** PROVIDED ENTRIES follows **
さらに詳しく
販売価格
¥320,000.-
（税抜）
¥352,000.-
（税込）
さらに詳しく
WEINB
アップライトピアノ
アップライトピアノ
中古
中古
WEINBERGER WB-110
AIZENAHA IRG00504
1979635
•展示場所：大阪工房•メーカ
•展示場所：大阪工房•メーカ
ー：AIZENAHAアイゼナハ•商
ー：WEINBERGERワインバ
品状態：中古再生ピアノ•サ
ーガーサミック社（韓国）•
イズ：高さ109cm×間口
** End of PROVIDED ENTRIES **
_WHAT TO DO_. Every line of the data should be output exactly as it was given.

_RESPONSE TO THIS TASK_.
さらに詳しく
販売価格
¥320,000.-
（税抜）
¥352,000.-
（税込）
さらに詳しく
WEINB
アップライトピアノ
アップライトピアノ
中古
中古
WEINBERGER WB-110
AIZENAHA IRG00504
1979635
•展示場所：大阪工房•メーカ
•展示場所：大阪工房•メーカ
ー：AIZENAHAアイゼナハ•商
ー：WEINBERGERワインバ
品状態：中古再生ピアノ•サ
ーガーサミック社（韓国）•
イズ：高さ109cm×間口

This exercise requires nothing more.